- Flea beetles are members of the genus Epitrix.
- The common name “flea beetle” indicates the adults’ habit of jumping when disturbed.
- In other countries a number of species of the genus Epitrix feed on potatoes; the two species native to the UK (E. atropae and E. pubescens) do not.
- There is concern that damaging species could be introduced from other countries such as Spain and Portugal.
- Adults of potato pest species feed on foliage, producing small, scattered holes (1 – 1.5 mm in diameter) and occasionally damage may be severe enough to depress yield.
- Larvae of these species feed on roots and, in some species, on tubers.
- Damage to tubers takes the form of tunnelling across the tuber surface which can severely reduce crop value or result in crop rejection; damage can also result in storage problems, e.g. secondary rots.
- Control is by avoiding introduction of Epitrix pest species.

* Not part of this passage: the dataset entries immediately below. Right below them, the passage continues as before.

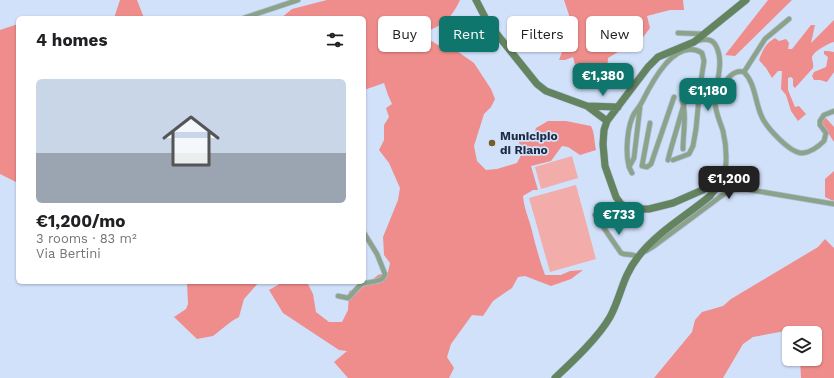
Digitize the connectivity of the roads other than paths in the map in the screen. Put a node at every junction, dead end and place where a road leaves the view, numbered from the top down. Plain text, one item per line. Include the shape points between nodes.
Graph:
1 (298, 0) edge
2 (476, 0) edge
3 (746, 0) edge
4 (250, 16) edge
5 (789, 19) dead end
6 (678, 33) dead end
7 (705, 34) junction
8 (694, 42) junction
9 (679, 51) junction
10 (744, 72) junction
11 (674, 97) dead end
12 (715, 97) junction
13 (640, 104) junction
14 (587, 106) junction
15 (618, 107) junction
16 (834, 110) edge
17 (607, 121) junction
18 (650, 123) dead end
19 (683, 149) dead end
20 (629, 167) junction
21 (632, 173) dead end
22 (714, 192) junction
23 (834, 204) edge
24 (595, 215) dead end
25 (366, 236) edge
26 (639, 255) junction
27 (366, 284) edge
28 (366, 284) edge
29 (338, 296) dead end
30 (555, 378) edge

1 - 4 street
2 - 14 main road via 488,23 537,84 546,91
3 - 7 main road
5 - 10 street via 765,39
6 - 7 street
7 - 8 main road
8 - 9 main road
8 - 12 street via 708,40 716,47 719,64
9 - 13 street via 658,74
9 - 15 main road via 652,61
9 - 19 street via 690,49 704,56 693,146 689,154 671,160 670,152 683,102
10 - 12 street via 733,74
10 - 16 street via 764,122 796,151 809,152 823,142 826,133 820,121 824,115
11 - 18 street via 650,166 642,166
12 - 22 street via 726,157 722,180
13 - 20 street via 634,158
13 - 20 street via 631,122 627,150
14 - 15 main road
14 - 17 main road
15 - 17 main road
17 - 22 main road via 603,138 605,166 616,197 624,206 649,209 673,203 707,188 714,188
20 - 21 street
22 - 26 main road via 663,232
23 - 26 street via 745,189 732,190
24 - 26 street via 621,253
25 - 27 street via 385,274 382,280
26 - 30 main road via 625,277 606,322 597,335
28 - 29 street via 348,298

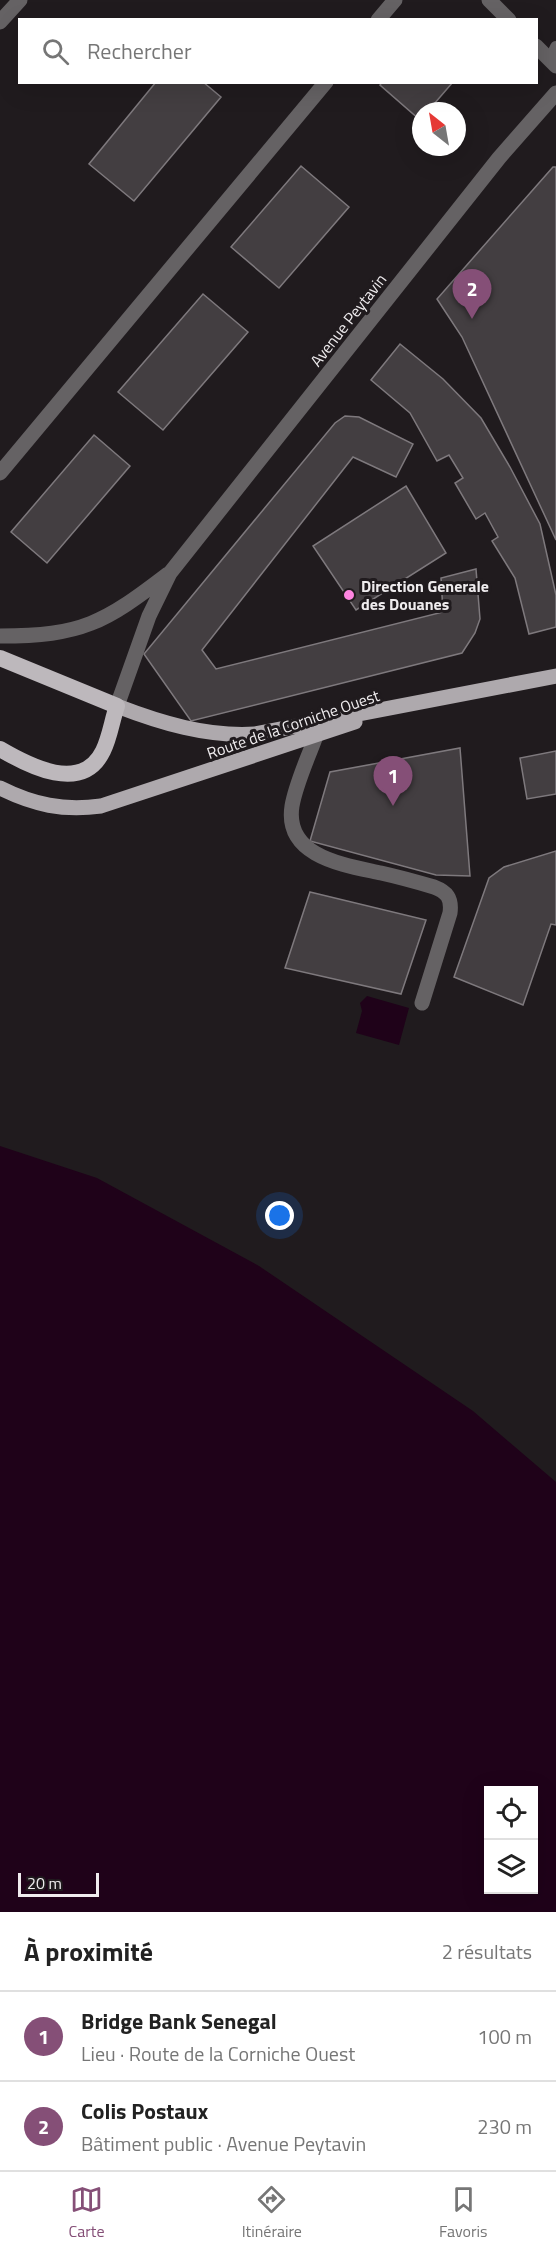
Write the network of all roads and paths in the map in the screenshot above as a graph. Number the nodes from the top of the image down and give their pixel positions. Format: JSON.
{"nodes":[{"id":1,"x":20,"y":0,"type":"edge"},
{"id":2,"x":395,"y":0,"type":"edge"},
{"id":3,"x":489,"y":0,"type":"edge"},
{"id":4,"x":380,"y":18,"type":"edge"},
{"id":5,"x":507,"y":18,"type":"edge"},
{"id":6,"x":0,"y":22,"type":"edge"},
{"id":7,"x":538,"y":47,"type":"edge"},
{"id":8,"x":554,"y":58,"type":"edge"},
{"id":9,"x":324,"y":84,"type":"edge"},
{"id":10,"x":556,"y":93,"type":"edge"},
{"id":11,"x":0,"y":473,"type":"edge"},
{"id":12,"x":170,"y":573,"type":"junction"},
{"id":13,"x":0,"y":636,"type":"edge"},
{"id":14,"x":0,"y":658,"type":"edge"},
{"id":15,"x":556,"y":676,"type":"edge"},
{"id":16,"x":117,"y":706,"type":"junction"},
{"id":17,"x":403,"y":706,"type":"junction"},
{"id":18,"x":316,"y":736,"type":"junction"},
{"id":19,"x":0,"y":749,"type":"edge"},
{"id":20,"x":0,"y":788,"type":"edge"},
{"id":21,"x":422,"y":1003,"type":"dead end"}],
"edges":[{"from":1,"to":6,"type":"street"},
{"from":2,"to":4,"type":"street"},
{"from":3,"to":5,"type":"street"},
{"from":7,"to":8,"type":"street"},
{"from":9,"to":11,"type":"street"},
{"from":10,"to":12,"type":"street","name":"Avenue Peytavin"},
{"from":12,"to":13,"type":"street"},
{"from":12,"to":16,"type":"street"},
{"from":14,"to":16,"type":"highway","name":"Route de la Corniche Ouest"},
{"from":15,"to":17,"type":"main road"},
{"from":16,"to":17,"type":"main road","name":"Route de la Corniche Ouest"},
{"from":16,"to":19,"type":"highway"},
{"from":17,"to":18,"type":"main road","name":"Route de la Corniche Ouest"},
{"from":18,"to":20,"type":"main road","name":"Route de la Corniche Ouest"},
{"from":18,"to":21,"type":"street"}]}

- After consultation DEFRA introduced the following measures.
- An amendment (the Plant Health (England) (Amendment) Order 2016) came into force on 24 February 2016 to supplement EU measures already in place.
- These measures apply to potatoes exported from outbreak areas in Spain that are under the control of the Spanish Plant Health Service.
- The Amendment Order requires that all other potatoes to be imported into England from mainland Spain must be washed first, to kill or remove any potato flea beetles (Epitrix) which might be present.